As billions of people gear up for widespread vaccination against COVID-19, another issue has reared its head. Three major COVID-19 variants have emerged across the globe—and preliminary research suggests these variants may be cause for concern.

But what makes them different from the original strain?

The following visualizations answer some key questions, including when these variants were first discovered, how far they’ve spread worldwide, and most importantly, their potential impact on the population.

Some Context: What is a Variant?

Before diving in, it’s important to understand why viruses mutate in the first place.

To infect someone, a virus takes over a host cell and uses it to replicate itself. But nature isn’t perfect, and sometimes, mistakes are made during the replication process—those mistakes are called mutations.

A virus with one or more mutations is referred to as a variant. Most of the time, variants do not affect a virus’s physical structure, and in those instances, they eventually disappear. However, there are certain cases when a mutation impacts part of a virus’s genetic makeup that does change its behavior.

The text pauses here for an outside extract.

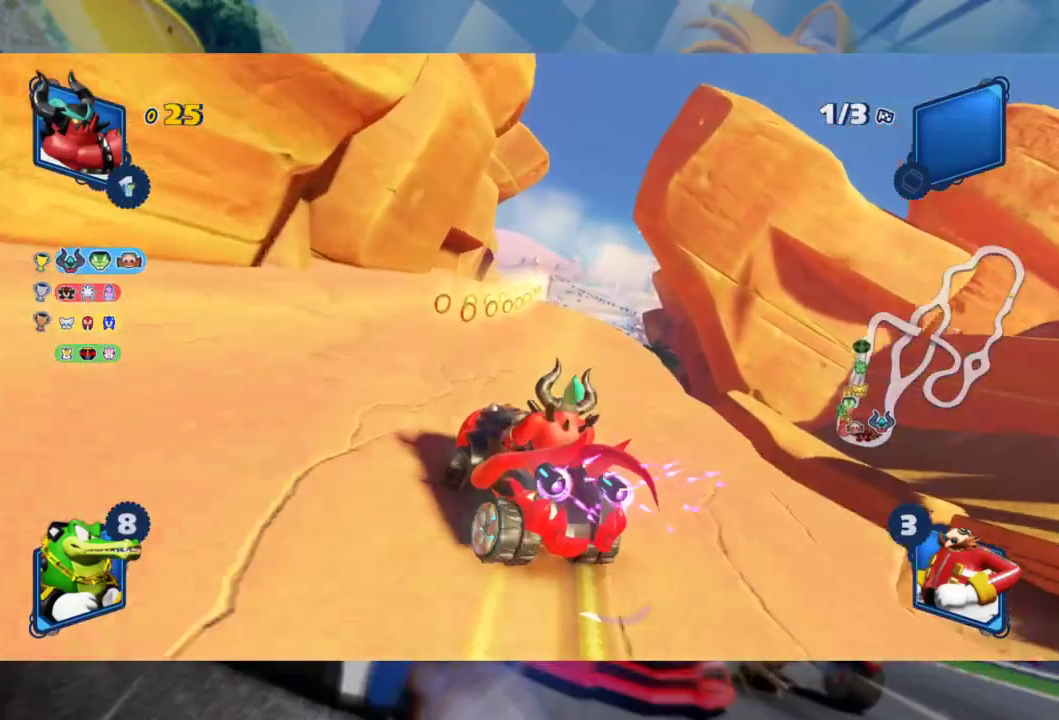
{"buttons": ["L2", "R2"], "left_stick": "center", "right_stick": "center", "events": [[17, "L2", "up"], [283, "L2", "down"], [433, "left_stick", "center"]]}
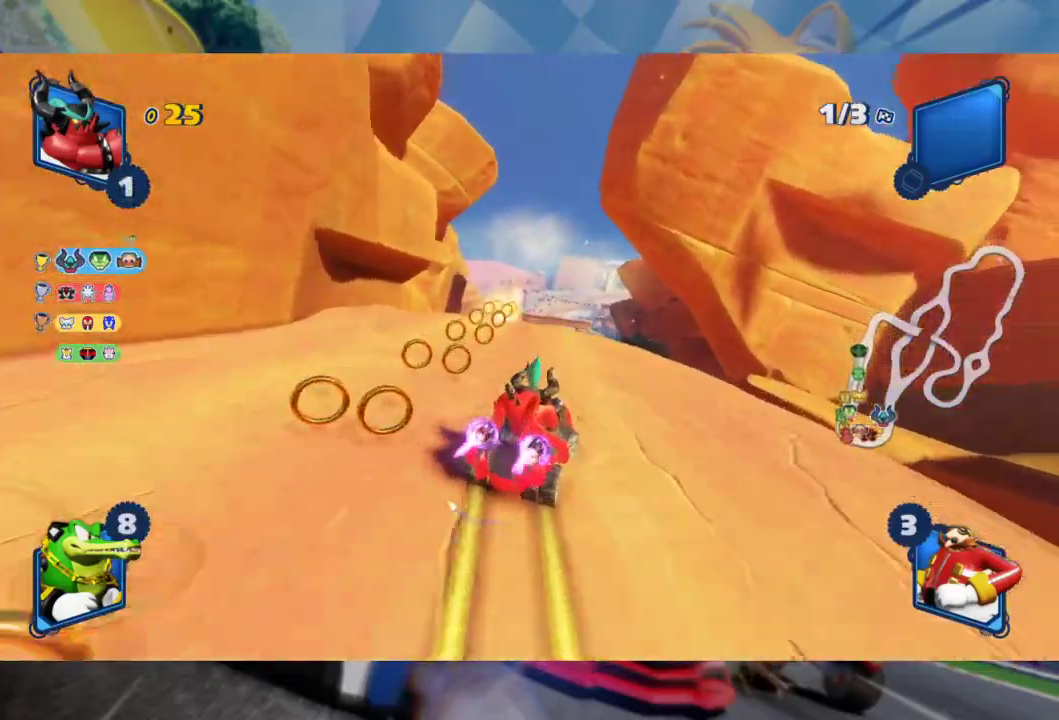
{"buttons": ["L2", "R2"], "left_stick": "right", "right_stick": "left", "events": [[50, "left_stick", "left"], [233, "left_stick", "center"], [317, "left_stick", "right"], [433, "right_stick", "left"]]}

According to the U.S. Centers for Disease Control (CDC) a change in behavior can alter:

  • Rate of transmission
  • Deadliness
  • Ability to potentially infect someone with natural or vaccine-induced immunity

Preliminary research has detected some of these changes in the three major COVID-19 variants—B.1.1.7, B.1.351, and P.1.

The 3 Major COVID-19 Variants

The three major variants emerged at different times, and in different parts of the world. Here’s an overview of each variant, when they were discovered, and how far they’ve spread so far.

B.1.1.7

The B.1.1.7 variant was detected in the UK in the fall of 2020. By December 2020, it had spread across the globe, with cases emerging across Europe, North America, and Asia.

B117 COVID Variant

Currently, the variant has been reported in roughly 94 countries.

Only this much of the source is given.